I feel like this is a basic question, but I'm having trouble justifying a property. I have the following result (simplified for the post) which I am trying to get an intuitive understanding for:

$P(|A+B| > c) \leq P(|A|>c/2) +P(|B|>c/2)$

I believe that this is true but am having trouble working it out.

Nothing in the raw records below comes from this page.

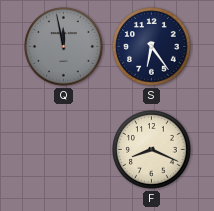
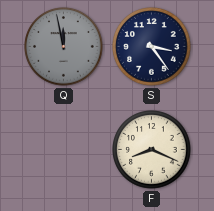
S: 6:24 -> 3:24
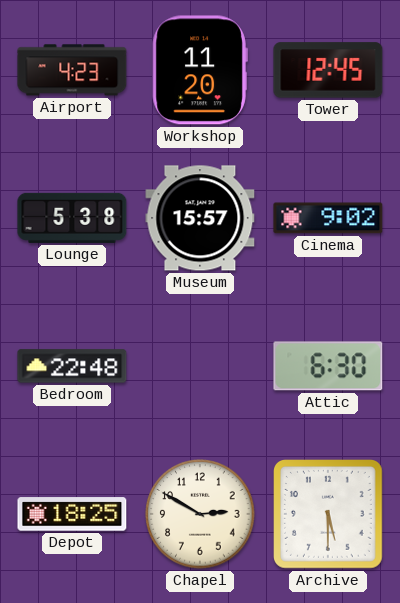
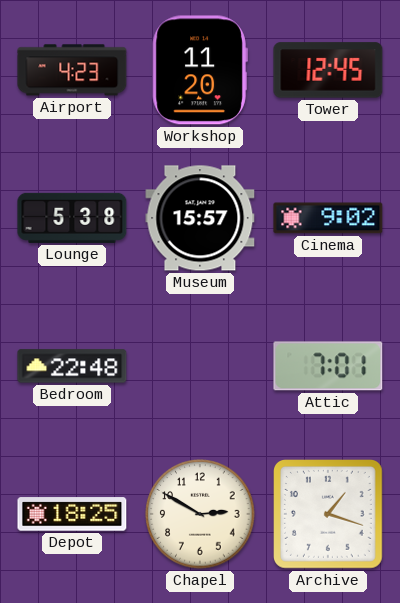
Attic: 6:30 -> 7:01
Archive: 5:30 -> 1:18
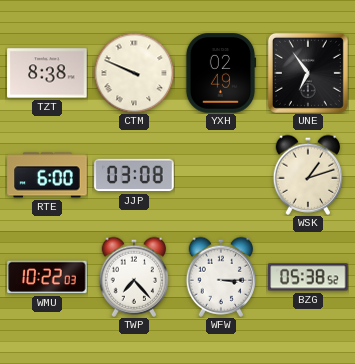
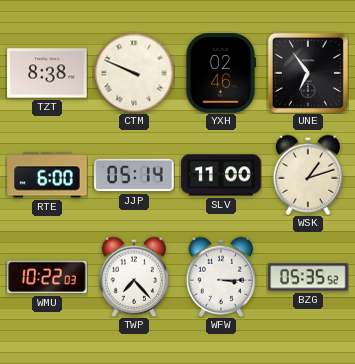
YXH: 02:49 -> 02:46
JJP: 03:08 -> 05:14
SLV: none -> 11:00
BZG: 05:38 -> 05:35
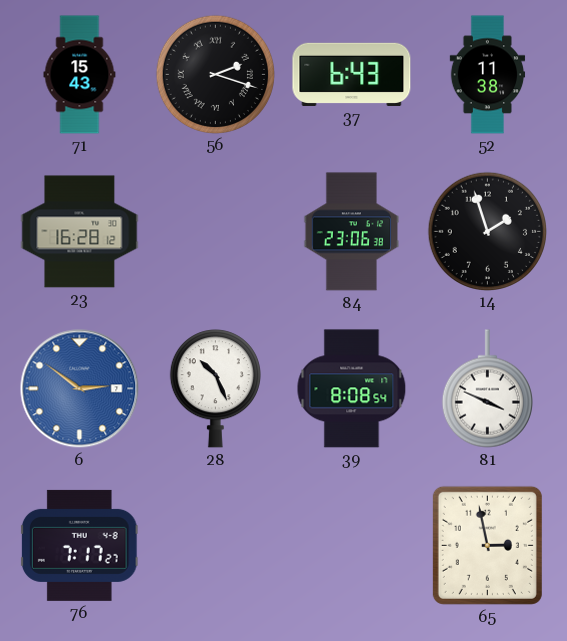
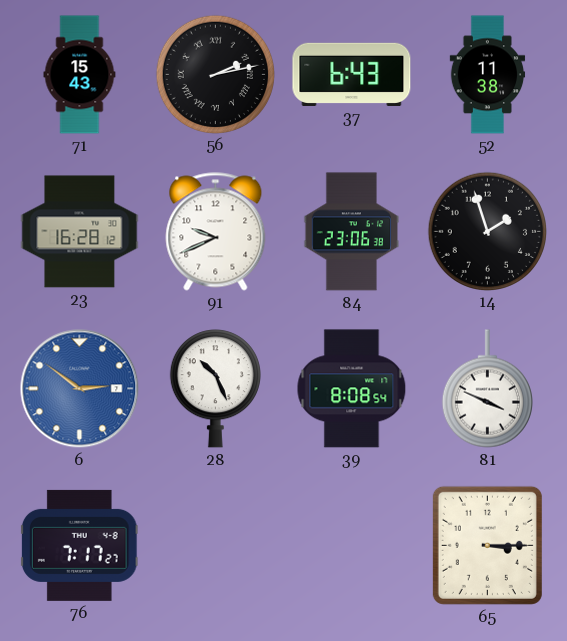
56: 2:18 -> 2:13
91: none -> 9:41
65: 2:58 -> 3:15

I can see why $P(|A|>c/2, |B|>c/2) \leq P(|A|>c/2) +P(|B|>c/2)$

I guess my question is, is the step I am missing:

$P(|A+B| > c) = P(|A|>c/2, |B|>c/2)$

Answer 1

Some possible steps (there are other routes):

• the triangle inequality gives $|A+B| \le |A|+|B|$
• addition gives $|A| \le c/2 \text { and } |B| \le c/2 \implies |A|+|B| \le c$
• so $|A| \le c/2 \text { and } |B| \le c/2 \implies |A+B| \le c$
• with the contrapositive $|A+B| > c \implies |A|>c/2 \text { or } |B|>c/2$
• leading to $\mathbb P(|A+B| > c) \le \mathbb P(|A|>c/2 \text { or } |B|>c/2)$
• while $\mathbb P(|A|>c/2 \text { or } |B|>c/2) = \mathbb P(|A|>c/2) + \mathbb P(|B|>c/2) - \mathbb P(|A|>c/2 \text { and } |B|>c/2)$ by inclusion-exclusion
• dropping a term gives $\mathbb P(|A|>c/2 \text { or } |B|>c/2) \le \mathbb P(|A|>c/2) + \mathbb P(|B|>c/2)$
• and combining these gives $\mathbb P(|A+B| > c) \le \mathbb P(|A|>c/2) + \mathbb P(|B|>c/2).$